Tubs of spinach — trash.


Strawberry clamshells — trash.


Tomato clamshells — trash.

According to Wikipedia, “a clamshell is a one-piece container consisting of two halves joined by a hinge area which allows the structure to come together to close.” Clamshells usually come with a resin code, so I always thought they were recyclable.  However, my apartment recycling guidelines claimed otherwise.

Landfill poster

The clamshell is destined for the landfill? I was a bit confused. Clamshells seem like perfectly good plastic. So, why can’t they be recycled? I asked the Office of Sustainability here on the Princeton Campus and I was given two reasons:

  1. Recyclers have a hard time selling recycled clamshells because manufacturers don’t want them. Recycling is market driven, so if there isn’t demand, the material isn’t recyclable.
  2. Clamshells can jam recycling equipment due to their shape. Apparently, the shape of a container is more important than the resin code. Most clamshells have a resin code of #1. However, this is not the same #1 as plastic bottles, which is confusing.

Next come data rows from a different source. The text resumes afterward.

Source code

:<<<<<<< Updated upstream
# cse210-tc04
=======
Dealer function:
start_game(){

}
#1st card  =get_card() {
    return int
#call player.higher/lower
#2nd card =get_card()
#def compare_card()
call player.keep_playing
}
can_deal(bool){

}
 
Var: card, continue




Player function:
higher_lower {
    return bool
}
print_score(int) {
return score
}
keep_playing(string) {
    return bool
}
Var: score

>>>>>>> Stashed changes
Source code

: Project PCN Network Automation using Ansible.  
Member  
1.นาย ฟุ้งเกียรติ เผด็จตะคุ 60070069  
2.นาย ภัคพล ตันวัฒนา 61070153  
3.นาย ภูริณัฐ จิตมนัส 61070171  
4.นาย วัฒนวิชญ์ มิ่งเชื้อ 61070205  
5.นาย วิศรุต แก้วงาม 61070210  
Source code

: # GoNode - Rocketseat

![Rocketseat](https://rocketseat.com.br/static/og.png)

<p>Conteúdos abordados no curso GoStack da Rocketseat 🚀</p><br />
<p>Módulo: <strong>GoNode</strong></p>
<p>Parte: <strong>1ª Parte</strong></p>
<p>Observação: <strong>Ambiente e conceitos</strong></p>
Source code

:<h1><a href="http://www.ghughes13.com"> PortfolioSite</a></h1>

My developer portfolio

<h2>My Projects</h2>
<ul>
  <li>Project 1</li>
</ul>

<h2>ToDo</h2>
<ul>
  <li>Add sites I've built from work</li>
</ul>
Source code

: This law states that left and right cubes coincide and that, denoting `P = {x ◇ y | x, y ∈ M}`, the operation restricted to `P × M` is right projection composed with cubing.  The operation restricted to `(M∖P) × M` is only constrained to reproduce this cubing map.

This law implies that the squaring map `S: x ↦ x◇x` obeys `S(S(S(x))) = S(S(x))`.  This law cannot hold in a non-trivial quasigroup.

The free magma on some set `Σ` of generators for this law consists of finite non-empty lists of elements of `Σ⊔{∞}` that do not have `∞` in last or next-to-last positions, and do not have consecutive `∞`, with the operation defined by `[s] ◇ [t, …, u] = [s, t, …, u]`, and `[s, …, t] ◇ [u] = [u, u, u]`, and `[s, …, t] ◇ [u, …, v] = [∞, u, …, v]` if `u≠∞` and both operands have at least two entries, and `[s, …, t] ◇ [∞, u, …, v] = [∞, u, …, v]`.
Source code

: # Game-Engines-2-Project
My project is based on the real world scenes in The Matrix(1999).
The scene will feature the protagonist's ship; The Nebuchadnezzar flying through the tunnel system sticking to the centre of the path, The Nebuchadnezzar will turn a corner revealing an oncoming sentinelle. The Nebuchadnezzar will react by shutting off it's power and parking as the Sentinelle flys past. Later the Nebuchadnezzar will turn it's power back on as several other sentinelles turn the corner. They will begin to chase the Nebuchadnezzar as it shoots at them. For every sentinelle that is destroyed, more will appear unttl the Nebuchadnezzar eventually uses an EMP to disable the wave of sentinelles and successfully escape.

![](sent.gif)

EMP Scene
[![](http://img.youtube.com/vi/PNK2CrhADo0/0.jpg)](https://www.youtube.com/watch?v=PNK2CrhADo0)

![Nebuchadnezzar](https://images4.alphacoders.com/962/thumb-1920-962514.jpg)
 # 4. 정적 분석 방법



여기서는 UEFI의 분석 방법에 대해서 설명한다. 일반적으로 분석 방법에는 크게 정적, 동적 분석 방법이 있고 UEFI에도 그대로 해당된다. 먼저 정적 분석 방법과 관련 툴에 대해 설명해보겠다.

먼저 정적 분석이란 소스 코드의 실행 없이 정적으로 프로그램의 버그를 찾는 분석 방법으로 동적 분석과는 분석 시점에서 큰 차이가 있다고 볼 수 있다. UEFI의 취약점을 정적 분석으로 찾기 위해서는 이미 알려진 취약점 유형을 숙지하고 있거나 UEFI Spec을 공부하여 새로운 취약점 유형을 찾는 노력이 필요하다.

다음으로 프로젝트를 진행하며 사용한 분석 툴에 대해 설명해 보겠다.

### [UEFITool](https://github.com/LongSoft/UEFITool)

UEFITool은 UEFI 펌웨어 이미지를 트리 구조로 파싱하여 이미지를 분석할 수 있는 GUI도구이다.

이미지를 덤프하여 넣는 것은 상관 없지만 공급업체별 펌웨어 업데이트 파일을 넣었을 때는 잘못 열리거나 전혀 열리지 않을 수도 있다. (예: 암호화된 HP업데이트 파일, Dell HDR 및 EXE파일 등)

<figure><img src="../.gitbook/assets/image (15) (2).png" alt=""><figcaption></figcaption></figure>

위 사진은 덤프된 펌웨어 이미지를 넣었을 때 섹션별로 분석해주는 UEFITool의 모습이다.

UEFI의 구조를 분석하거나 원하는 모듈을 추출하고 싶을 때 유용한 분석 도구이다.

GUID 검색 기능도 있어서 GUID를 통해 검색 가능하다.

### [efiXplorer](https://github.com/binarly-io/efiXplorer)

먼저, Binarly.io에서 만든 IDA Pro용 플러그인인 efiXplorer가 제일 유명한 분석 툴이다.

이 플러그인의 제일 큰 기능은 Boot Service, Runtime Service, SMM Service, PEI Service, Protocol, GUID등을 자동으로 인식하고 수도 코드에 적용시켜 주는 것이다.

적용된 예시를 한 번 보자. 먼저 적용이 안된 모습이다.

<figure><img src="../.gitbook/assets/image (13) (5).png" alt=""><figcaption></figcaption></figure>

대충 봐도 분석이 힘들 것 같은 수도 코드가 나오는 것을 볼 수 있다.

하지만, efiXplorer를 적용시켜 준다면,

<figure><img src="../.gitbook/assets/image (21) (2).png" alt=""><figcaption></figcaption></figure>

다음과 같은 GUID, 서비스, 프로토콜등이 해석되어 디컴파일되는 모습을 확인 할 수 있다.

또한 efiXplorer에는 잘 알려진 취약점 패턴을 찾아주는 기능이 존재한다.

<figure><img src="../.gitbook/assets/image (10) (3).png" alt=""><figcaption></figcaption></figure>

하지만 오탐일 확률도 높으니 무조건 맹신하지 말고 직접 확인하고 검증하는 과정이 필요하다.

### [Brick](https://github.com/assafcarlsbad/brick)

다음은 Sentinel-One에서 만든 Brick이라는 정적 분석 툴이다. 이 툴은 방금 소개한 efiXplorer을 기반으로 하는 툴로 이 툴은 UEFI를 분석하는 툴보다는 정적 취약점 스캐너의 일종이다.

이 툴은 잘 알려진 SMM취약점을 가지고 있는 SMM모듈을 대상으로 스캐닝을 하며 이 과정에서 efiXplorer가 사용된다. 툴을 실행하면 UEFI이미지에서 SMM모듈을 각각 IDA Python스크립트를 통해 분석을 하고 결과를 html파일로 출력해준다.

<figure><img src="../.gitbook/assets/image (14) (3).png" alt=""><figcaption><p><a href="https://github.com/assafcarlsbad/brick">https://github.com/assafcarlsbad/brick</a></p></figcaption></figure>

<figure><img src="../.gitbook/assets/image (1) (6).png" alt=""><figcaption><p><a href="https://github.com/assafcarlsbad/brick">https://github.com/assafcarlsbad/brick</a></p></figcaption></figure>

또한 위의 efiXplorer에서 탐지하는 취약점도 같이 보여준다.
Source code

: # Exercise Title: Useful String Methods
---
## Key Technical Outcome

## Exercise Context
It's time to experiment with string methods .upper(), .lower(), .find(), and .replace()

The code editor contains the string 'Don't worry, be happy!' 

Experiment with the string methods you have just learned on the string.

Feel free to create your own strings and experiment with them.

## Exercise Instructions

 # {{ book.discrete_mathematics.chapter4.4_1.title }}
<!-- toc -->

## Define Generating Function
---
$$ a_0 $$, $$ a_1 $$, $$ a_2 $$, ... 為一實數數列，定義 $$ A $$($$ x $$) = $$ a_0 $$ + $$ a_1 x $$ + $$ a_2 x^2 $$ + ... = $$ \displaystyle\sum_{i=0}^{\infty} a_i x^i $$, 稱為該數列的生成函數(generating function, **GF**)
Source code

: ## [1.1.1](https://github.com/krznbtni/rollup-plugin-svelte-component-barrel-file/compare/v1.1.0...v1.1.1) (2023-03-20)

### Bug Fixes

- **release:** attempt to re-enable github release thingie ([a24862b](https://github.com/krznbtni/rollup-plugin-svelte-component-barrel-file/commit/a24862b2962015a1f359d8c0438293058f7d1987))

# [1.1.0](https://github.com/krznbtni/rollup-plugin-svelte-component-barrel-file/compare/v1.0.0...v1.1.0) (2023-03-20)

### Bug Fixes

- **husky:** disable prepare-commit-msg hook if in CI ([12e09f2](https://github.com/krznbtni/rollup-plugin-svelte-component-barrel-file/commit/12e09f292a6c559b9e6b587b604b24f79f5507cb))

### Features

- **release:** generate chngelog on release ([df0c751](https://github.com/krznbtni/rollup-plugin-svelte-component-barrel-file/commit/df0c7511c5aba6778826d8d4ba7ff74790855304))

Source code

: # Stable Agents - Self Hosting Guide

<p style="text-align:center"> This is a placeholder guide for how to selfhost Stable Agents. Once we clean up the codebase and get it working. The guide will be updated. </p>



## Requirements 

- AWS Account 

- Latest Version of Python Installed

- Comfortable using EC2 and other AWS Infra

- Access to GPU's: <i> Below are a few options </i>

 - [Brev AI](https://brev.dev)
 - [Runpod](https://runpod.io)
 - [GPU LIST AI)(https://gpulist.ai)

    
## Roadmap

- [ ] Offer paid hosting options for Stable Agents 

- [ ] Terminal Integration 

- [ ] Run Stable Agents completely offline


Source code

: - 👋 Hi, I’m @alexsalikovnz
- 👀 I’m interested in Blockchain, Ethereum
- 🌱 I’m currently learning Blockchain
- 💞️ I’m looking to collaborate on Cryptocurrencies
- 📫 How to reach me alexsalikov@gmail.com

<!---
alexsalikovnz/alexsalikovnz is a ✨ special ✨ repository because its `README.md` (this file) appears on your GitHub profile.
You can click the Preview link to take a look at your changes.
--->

Check with your local recycler, but you should probably be throwing your clamshells in the trash.

3 thoughts on “The Clamshell — things I didn’t know were trash

  1. I’ve been learning quite recently how little of what I previously thought was recyclable, actually goes to landfill. It really is quite astounding! It shows that trying to dispose of the problem isn’t the answer – but to stop creating it, is. A great post, thanks for sharing!